45. Section 123 gives Scottish Ministers the power to hold an inquiry into any matter arising under the Act.

Comparison with mental health law in England and Wales

46. Scottish mental health legislation has, in recent years, tended to develop in parallel with English law, although there are significant differences between the 1984 Act and its counterpart in England and Wales, the Mental Health Act 1983.

47. Such differences include:

  • the English Act has four categories of mental disorder: mental illness, mental impairment, severe mental impairment and psychopathic disorder, while the Scottish Act has only two: mental illness and mental handicap;
  • it is possible to be detained for a period of assessment of up to 28 days in England, without having first been subject to emergency detention;
  • all long-term detentions in Scotland (lasting up to six months before renewal and renewable thereafter) require the prior approval of the sheriff. In England and Wales the Tribunal need not consider a case until the end of the first six month period, if the patient has not appealed;
  • in England and Wales, the appeal route is to specialised Mental Health Review Tribunals, while in Scotland it is the Sheriff Court;
  • the Mental Health Act in England and Wales contains the main provisions concerning management of the property and assets of mentally disabled people. In Scotland this is now contained in the Adults with Incapacity (Scotland) Act 2000; and
  • the Mental Welfare Commission for Scotland has a wider remit than the English Mental Health Act Commission, which is only concerned with detained patients.
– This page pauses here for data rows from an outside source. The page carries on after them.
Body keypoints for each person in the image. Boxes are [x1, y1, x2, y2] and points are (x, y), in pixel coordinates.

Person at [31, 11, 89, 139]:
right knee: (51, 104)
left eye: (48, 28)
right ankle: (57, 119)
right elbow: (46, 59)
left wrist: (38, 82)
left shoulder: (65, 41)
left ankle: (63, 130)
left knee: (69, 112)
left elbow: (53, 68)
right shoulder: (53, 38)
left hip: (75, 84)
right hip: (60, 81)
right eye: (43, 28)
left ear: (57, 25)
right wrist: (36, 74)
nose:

48. Following a review by the Richardson Committee3, the Department of Health in England has issued a green paper discussing reforms to the 1983 Act4. In some respects, the proposals, if implemented, would make English law more similar to Scottish law, for example by introducing quasi-judicial oversight at the commencement of long term detention. The English review, although less comprehensive than ours, covers a number of issues which we also address, particularly the question of compulsory treatment in the community.